Si innamora dell'ufficiale che la deve scortare sui campi di battaglia. È la foto di sua moglie quella? gli dice quando entra nel suo ufficio. No, è mia madre da giovane, gli risponde lui. Mente. Diventeranno marito e moglie. Lui è un capitano dei Berretti Verdi, si chiama Ty Harrington, è un ragazzo bellissimo ma ha qualcosa dentro che non va, qualcosa di malato che non si vede. Quando torna in patria i nervi devastati fanno di Chris il suo nemico: la sveglia di notte, la picchia, una volta le punta la pistola sulla faccia, un'altra un coltello alla gola. La soffoca fino a farla svenire. Quando vanno a vivere a Nashville lei lo convince a farsi vedere da uno psichiatra. Il medico la prende da parte: Ty è uno schizofrenico paranoide, è pericoloso, lo lasci prima che sia tardi. Non ce n'è bisogno. Una mattina Ty si punta la pistola alla testa come Christopher Walken nella roulette russa del Cacciatore e se ne va lui.

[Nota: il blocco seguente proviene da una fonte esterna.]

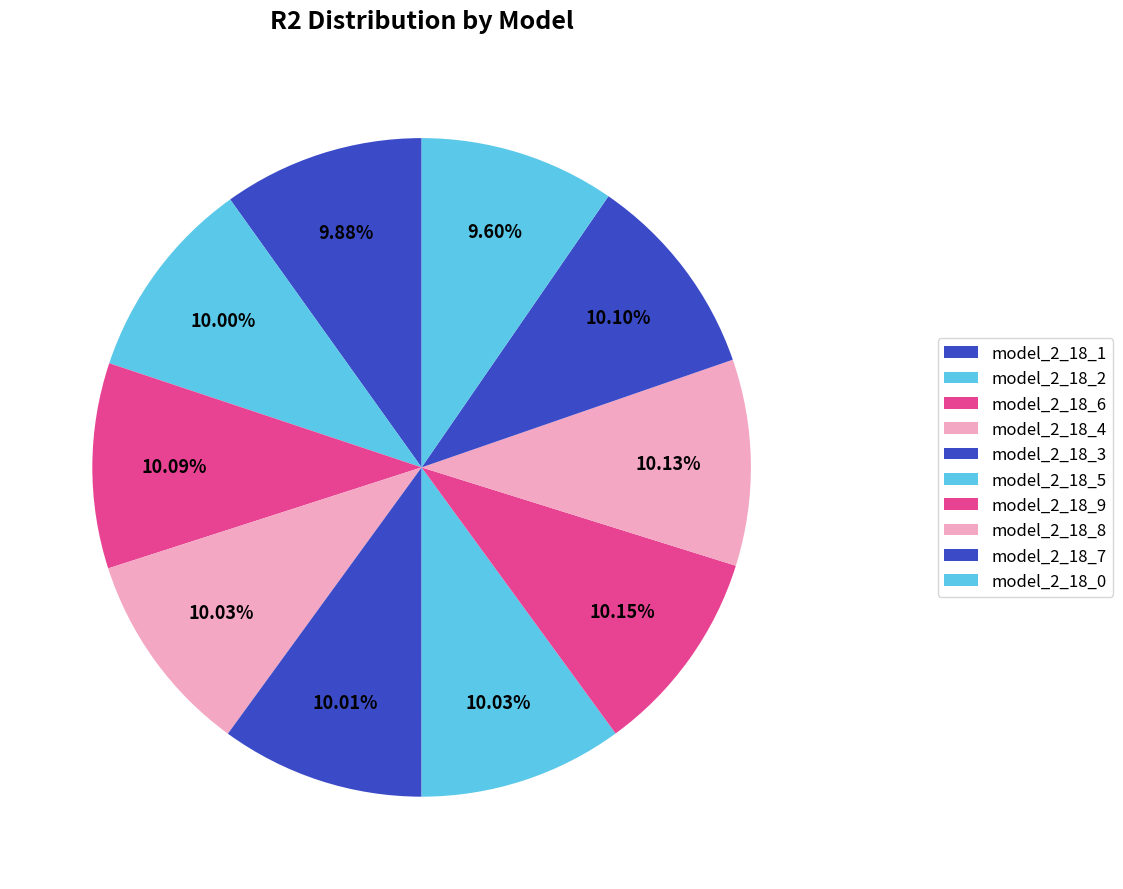

How many segments does this pie chart have?

10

«Quella tragedia ce la fece sentire ancora di più come una sorella - la racconta Ralph Minichiello, che il Vietnam lo ha combattuto da italiano - Per noi marines era una specie di santa, l'altra faccia di Jane Fonda, quella pulita. Chris non ci ha mai tradito». Anche lei non ha mai amato Jane Fonda, pasionaria del pacifismo prima di diventare icona del fitness. La incrocia solo una volta al Warner Brothers Studio dove Jane fa una specie di comizio. Ascolta per un po', poi si alza e se ne va. Le urla: «Come puoi dire tutte queste stupidaggini? Tu non sai di cosa stai parlando. Se sei passata al nemico peggio per te, io sto con i nostri ragazzi, non chi li vuole ammazzare». Lei le risponde: «Non due abbiamo bisogno di parlarci. Puoi passare da me dopo?». Non si vedranno più. Hollywood gliela farà pagare e le chiuderà le porte in faccia per sempre. Il vento soffia contro.

Molti di quei ragazzi li ha ritrovati trent'anni dopo persino peggio di come li aveva lasciati. Nella baracche, sotto i ponti, agli angoli delle strade, attaccati alle bottiglia, staccati dalla vita. Chiede aiuto per salvarli, lancia appelli, ma le ridono dietro. Così trasforma una delle sue ville in una Casa Famiglia per veterani senzatetto, poi compra quelle dei vicini di casa, chiama il posto «Vetsville Case Fire House», per chi ha combattuto e perso tutto ora c'è una casa, cibo, vestiti, assistenza medica, gli I love you cantati al campo base erano tutti sinceri. Non ha sovvenzioni, lavora duro e si aiuta con il fundraiser. A 76 anni, e tre matrimoni dopo, è rimasta una di loro. Solo lei in quei vecchi orsi stanchi, in quei corpi gonfi, la tristezza spesso muta, rivede i ragazzi che furono, quelli che amavano i Beatles e i Rolling Stones, la testa rasata dal tosaerba, la divisa fuori ordinanza, bambini della porta accanto finiti in una storia più grande di loro. «La mia vita è stata questo - sorride - scegliere sempre di fare la cosa giusta». I suoi ragazzi sembrano a volte sprofondati in una quieta, scolorita, malinconia da foto ricordo ingiallita. Poi però arriva Chris: «Hi love...

» e la giornata riprende i suoi colori.